Task to carry out
Each line of the data should be repeated precisely.

Excerpted records
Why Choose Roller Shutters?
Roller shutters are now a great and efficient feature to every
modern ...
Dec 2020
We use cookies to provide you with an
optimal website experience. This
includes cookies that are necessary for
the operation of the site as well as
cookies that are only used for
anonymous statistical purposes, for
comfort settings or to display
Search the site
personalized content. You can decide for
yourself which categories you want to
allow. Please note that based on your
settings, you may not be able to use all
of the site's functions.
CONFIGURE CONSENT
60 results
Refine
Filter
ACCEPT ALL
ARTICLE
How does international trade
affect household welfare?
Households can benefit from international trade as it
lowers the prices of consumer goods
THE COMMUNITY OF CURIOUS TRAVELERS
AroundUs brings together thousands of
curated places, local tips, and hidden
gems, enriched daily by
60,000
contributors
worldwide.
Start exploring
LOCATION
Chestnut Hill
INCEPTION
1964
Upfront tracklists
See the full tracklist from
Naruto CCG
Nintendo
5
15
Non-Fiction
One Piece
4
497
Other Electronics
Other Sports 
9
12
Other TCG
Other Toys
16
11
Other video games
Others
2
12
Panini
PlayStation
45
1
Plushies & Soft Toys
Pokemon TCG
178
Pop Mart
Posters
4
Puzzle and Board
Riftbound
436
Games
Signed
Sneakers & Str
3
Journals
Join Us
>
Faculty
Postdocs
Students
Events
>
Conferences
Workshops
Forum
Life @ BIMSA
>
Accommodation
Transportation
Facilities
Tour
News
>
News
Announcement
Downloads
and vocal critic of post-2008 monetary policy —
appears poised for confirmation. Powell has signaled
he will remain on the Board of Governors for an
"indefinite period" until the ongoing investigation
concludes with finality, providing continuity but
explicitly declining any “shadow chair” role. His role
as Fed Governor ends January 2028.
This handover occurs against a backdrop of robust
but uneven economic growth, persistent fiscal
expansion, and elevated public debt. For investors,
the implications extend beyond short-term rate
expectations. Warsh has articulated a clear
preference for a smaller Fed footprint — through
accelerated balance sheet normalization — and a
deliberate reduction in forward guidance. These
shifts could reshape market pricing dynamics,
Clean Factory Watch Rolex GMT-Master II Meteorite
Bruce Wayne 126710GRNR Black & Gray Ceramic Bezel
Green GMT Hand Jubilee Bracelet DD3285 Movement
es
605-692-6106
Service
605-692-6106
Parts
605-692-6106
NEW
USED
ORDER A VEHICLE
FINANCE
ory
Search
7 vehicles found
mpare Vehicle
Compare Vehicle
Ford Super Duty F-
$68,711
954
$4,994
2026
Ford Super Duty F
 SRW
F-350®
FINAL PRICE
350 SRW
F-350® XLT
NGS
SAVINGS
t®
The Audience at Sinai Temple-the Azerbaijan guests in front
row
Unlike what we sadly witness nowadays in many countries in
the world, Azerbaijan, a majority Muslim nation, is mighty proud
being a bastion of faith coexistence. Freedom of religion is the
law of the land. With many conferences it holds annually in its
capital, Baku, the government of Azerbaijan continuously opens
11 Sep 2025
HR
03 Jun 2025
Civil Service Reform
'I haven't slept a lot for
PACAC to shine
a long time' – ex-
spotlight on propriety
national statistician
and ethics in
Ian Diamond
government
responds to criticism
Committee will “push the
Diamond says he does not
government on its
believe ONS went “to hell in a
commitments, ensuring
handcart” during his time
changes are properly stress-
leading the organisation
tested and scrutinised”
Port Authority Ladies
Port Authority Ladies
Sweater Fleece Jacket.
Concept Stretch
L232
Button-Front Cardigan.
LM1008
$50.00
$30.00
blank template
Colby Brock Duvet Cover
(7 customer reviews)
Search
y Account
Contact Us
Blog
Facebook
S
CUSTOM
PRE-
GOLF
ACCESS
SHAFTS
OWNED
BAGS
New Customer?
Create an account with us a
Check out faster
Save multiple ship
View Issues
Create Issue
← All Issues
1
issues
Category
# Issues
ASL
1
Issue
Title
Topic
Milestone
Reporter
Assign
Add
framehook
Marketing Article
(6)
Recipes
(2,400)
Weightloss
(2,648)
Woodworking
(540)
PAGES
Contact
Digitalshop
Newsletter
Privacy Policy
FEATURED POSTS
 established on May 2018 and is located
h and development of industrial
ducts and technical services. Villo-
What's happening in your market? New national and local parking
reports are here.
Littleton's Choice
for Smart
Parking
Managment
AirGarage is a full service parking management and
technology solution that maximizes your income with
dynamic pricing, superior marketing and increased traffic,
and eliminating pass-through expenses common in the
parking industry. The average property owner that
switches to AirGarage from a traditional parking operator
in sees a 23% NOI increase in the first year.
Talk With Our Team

Task answer
Why Choose Roller Shutters?
Roller shutters are now a great and efficient feature to every
modern ...
Dec 2020
We use cookies to provide you with an
optimal website experience. This
includes cookies that are necessary for
the operation of the site as well as
cookies that are only used for
anonymous statistical purposes, for
comfort settings or to display
Search the site
personalized content. You can decide for
yourself which categories you want to
allow. Please note that based on your
settings, you may not be able to use all
of the site's functions.
CONFIGURE CONSENT
60 results
Refine
Filter
ACCEPT ALL
ARTICLE
How does international trade
affect household welfare?
Households can benefit from international trade as it
lowers the prices of consumer goods
THE COMMUNITY OF CURIOUS TRAVELERS
AroundUs brings together thousands of
curated places, local tips, and hidden
gems, enriched daily by
60,000
contributors
worldwide.
Start exploring
LOCATION
Chestnut Hill
INCEPTION
1964
Upfront tracklists
See the full tracklist from
Naruto CCG
Nintendo
5
15
Non-Fiction
One Piece
4
497
Other Electronics
Other Sports 
9
12
Other TCG
Other Toys
16
11
Other video games
Others
2
12
Panini
PlayStation
45
1
Plushies & Soft Toys
Pokemon TCG
178
Pop Mart
Posters
4
Puzzle and Board
Riftbound
436
Games
Signed
Sneakers & Str
3
Journals
Join Us
>
Faculty
Postdocs
Students
Events
>
Conferences
Workshops
Forum
Life @ BIMSA
>
Accommodation
Transportation
Facilities
Tour
News
>
News
Announcement
Downloads
and vocal critic of post-2008 monetary policy —
appears poised for confirmation. Powell has signaled
he will remain on the Board of Governors for an
"indefinite period" until the ongoing investigation
concludes with finality, providing continuity but
explicitly declining any “shadow chair” role. His role
as Fed Governor ends January 2028.
This handover occurs against a backdrop of robust
but uneven economic growth, persistent fiscal
expansion, and elevated public debt. For investors,
the implications extend beyond short-term rate
expectations. Warsh has articulated a clear
preference for a smaller Fed footprint — through
accelerated balance sheet normalization — and a
deliberate reduction in forward guidance. These
shifts could reshape market pricing dynamics,
Clean Factory Watch Rolex GMT-Master II Meteorite
Bruce Wayne 126710GRNR Black & Gray Ceramic Bezel
Green GMT Hand Jubilee Bracelet DD3285 Movement
es
605-692-6106
Service
605-692-6106
Parts
605-692-6106
NEW
USED
ORDER A VEHICLE
FINANCE
ory
Search
7 vehicles found
mpare Vehicle
Compare Vehicle
Ford Super Duty F-
$68,711
954
$4,994
2026
Ford Super Duty F
 SRW
F-350®
FINAL PRICE
350 SRW
F-350® XLT
NGS
SAVINGS
t®
The Audience at Sinai Temple-the Azerbaijan guests in front
row
Unlike what we sadly witness nowadays in many countries in
the world, Azerbaijan, a majority Muslim nation, is mighty proud
being a bastion of faith coexistence. Freedom of religion is the
law of the land. With many conferences it holds annually in its
capital, Baku, the government of Azerbaijan continuously opens
11 Sep 2025
HR
03 Jun 2025
Civil Service Reform
'I haven't slept a lot for
PACAC to shine
a long time' – ex-
spotlight on propriety
national statistician
and ethics in
Ian Diamond
government
responds to criticism
Committee will “push the
Diamond says he does not
government on its
believe ONS went “to hell in a
commitments, ensuring
handcart” during his time
changes are properly stress-
leading the organisation
tested and scrutinised”
Port Authority Ladies
Port Authority Ladies
Sweater Fleece Jacket.
Concept Stretch
L232
Button-Front Cardigan.
LM1008
$50.00
$30.00
blank template
Colby Brock Duvet Cover
(7 customer reviews)
Search
y Account
Contact Us
Blog
Facebook
S
CUSTOM
PRE-
GOLF
ACCESS
SHAFTS
OWNED
BAGS
New Customer?
Create an account with us a
Check out faster
Save multiple ship
View Issues
Create Issue
← All Issues
1
issues
Category
# Issues
ASL
1
Issue
Title
Topic
Milestone
Reporter
Assign
Add
framehook
Marketing Article
(6)
Recipes
(2,400)
Weightloss
(2,648)
Woodworking
(540)
PAGES
Contact
Digitalshop
Newsletter
Privacy Policy
FEATURED POSTS
 established on May 2018 and is located
h and development of industrial
ducts and technical services. Villo-
What's happening in your market? New national and local parking
reports are here.
Littleton's Choice
for Smart
Parking
Managment
AirGarage is a full service parking management and
technology solution that maximizes your income with
dynamic pricing, superior marketing and increased traffic,
and eliminating pass-through expenses common in the
parking industry. The average property owner that
switches to AirGarage from a traditional parking operator
in sees a 23% NOI increase in the first year.
Talk With Our Team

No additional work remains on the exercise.